▸ Task statement: Repeat every record exactly as written, but leave out the pictures.

[Dataset records]
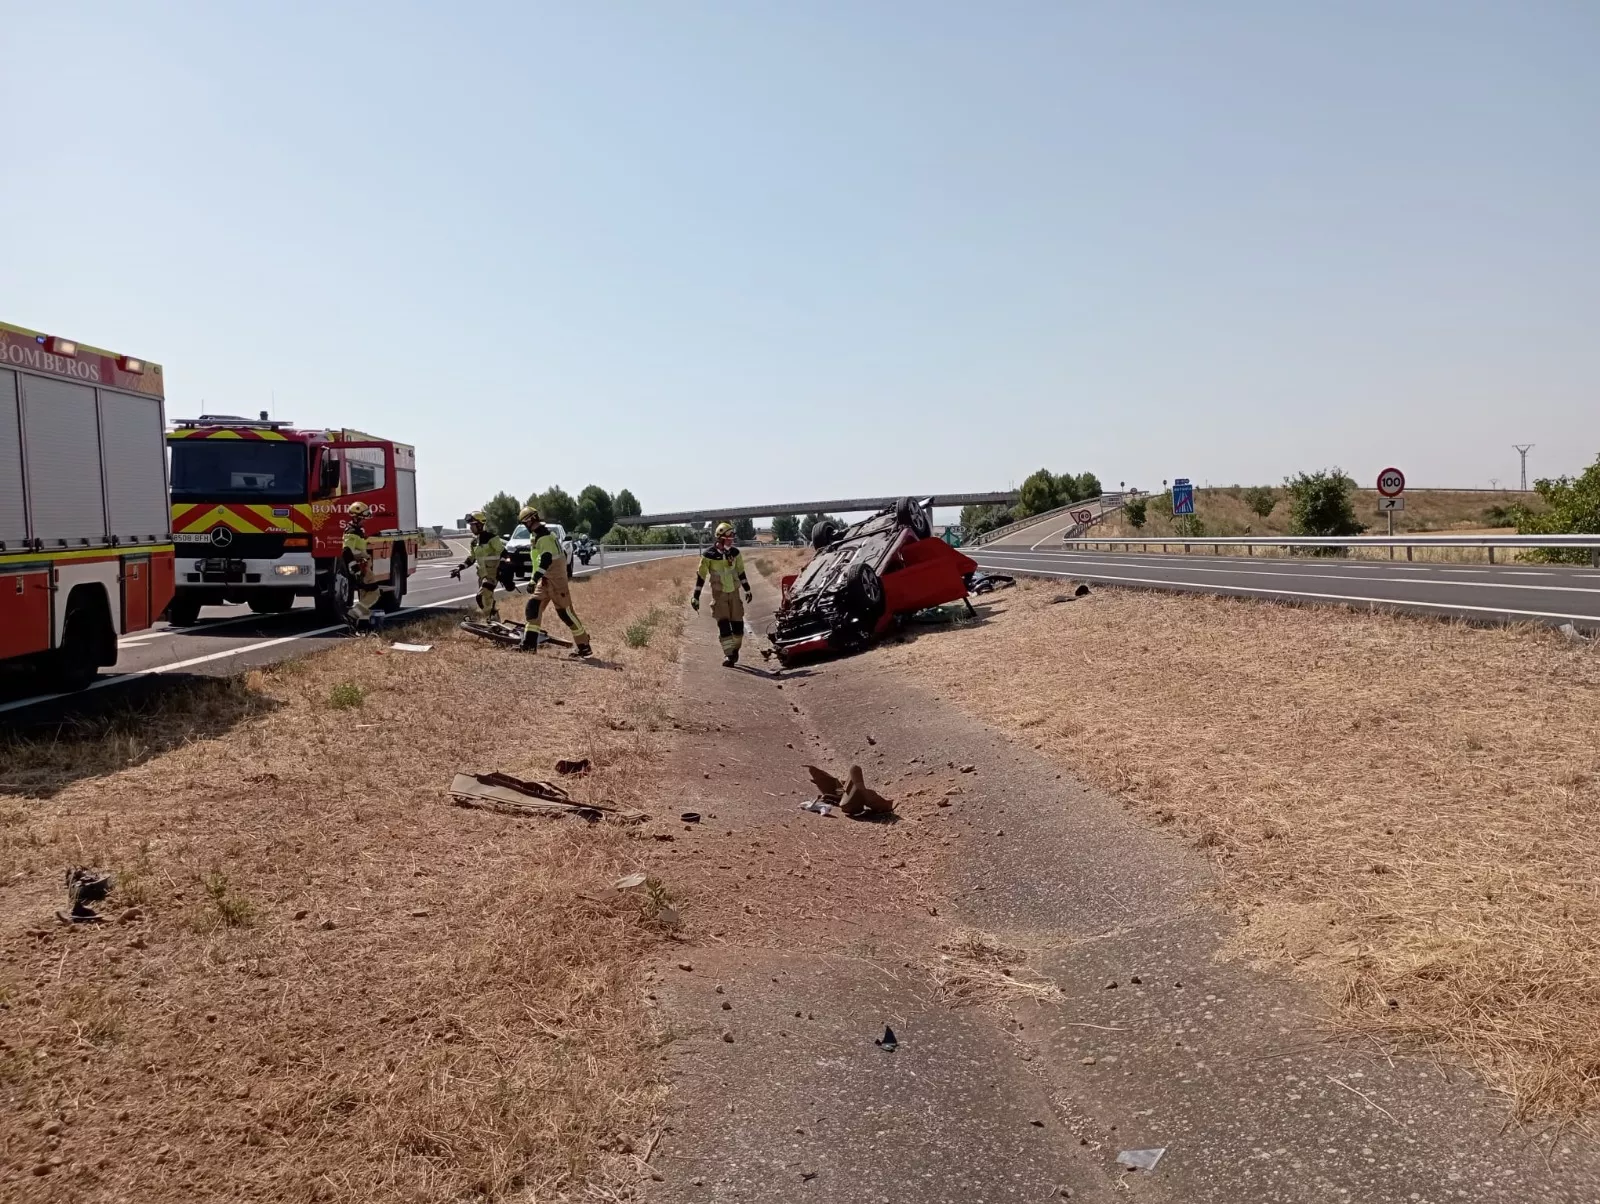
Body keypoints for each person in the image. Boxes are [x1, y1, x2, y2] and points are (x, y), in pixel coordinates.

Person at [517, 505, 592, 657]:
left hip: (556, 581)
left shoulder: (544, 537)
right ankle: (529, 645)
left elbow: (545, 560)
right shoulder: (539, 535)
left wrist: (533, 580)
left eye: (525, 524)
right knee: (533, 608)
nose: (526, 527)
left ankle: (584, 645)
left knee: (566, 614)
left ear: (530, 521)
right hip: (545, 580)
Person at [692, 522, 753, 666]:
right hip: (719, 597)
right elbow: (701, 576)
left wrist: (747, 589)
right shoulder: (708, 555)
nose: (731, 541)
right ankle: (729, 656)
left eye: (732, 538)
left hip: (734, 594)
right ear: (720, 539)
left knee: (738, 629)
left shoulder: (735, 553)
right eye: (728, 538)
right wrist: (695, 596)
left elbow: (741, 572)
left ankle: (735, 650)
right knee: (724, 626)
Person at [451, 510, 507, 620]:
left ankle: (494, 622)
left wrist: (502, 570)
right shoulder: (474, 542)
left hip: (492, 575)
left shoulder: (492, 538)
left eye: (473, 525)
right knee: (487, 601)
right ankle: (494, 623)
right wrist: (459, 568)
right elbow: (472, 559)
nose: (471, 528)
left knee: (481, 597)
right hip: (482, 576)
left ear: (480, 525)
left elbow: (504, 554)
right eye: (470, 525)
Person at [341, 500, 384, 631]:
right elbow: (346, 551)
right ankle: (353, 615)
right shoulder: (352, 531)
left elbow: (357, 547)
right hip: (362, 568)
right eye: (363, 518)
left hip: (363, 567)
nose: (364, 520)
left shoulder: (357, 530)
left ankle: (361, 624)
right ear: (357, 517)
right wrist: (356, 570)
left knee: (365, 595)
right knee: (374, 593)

▸ Answer:
Body keypoints for each person in the image. Boxes are [x1, y1, x2, y2] and points are (x, y), in pixel coordinates.

Person at [517, 505, 592, 657]:
left hip: (556, 581)
left shoulder: (544, 537)
right ankle: (529, 645)
left elbow: (545, 560)
right shoulder: (539, 535)
left wrist: (533, 580)
left eye: (525, 524)
right knee: (533, 608)
nose: (526, 527)
left ankle: (584, 645)
left knee: (566, 614)
left ear: (530, 521)
right hip: (545, 580)
Person at [692, 522, 753, 666]:
right hip: (719, 597)
right elbow: (701, 576)
left wrist: (747, 589)
right shoulder: (708, 555)
nose: (731, 541)
right ankle: (729, 656)
left eye: (732, 538)
left hip: (734, 594)
right ear: (720, 539)
left knee: (738, 629)
left shoulder: (735, 553)
right eye: (728, 538)
right wrist: (695, 596)
left elbow: (741, 572)
left ankle: (735, 650)
right knee: (724, 626)
Person at [451, 510, 507, 620]:
left ankle: (494, 622)
left wrist: (502, 570)
right shoulder: (474, 542)
left hip: (492, 575)
left shoulder: (492, 538)
left eye: (473, 525)
right knee: (487, 601)
right ankle: (494, 623)
right wrist: (459, 568)
right elbow: (472, 559)
nose: (471, 528)
left knee: (481, 597)
right hip: (482, 576)
left ear: (480, 525)
left elbow: (504, 554)
right eye: (470, 525)
Person at [341, 500, 384, 631]:
right elbow: (346, 551)
right ankle: (353, 615)
right shoulder: (352, 531)
left elbow: (357, 547)
right hip: (362, 568)
right eye: (363, 518)
left hip: (363, 567)
nose: (364, 520)
left shoulder: (357, 530)
left ankle: (361, 624)
right ear: (357, 517)
right wrist: (356, 570)
left knee: (365, 595)
right knee: (374, 593)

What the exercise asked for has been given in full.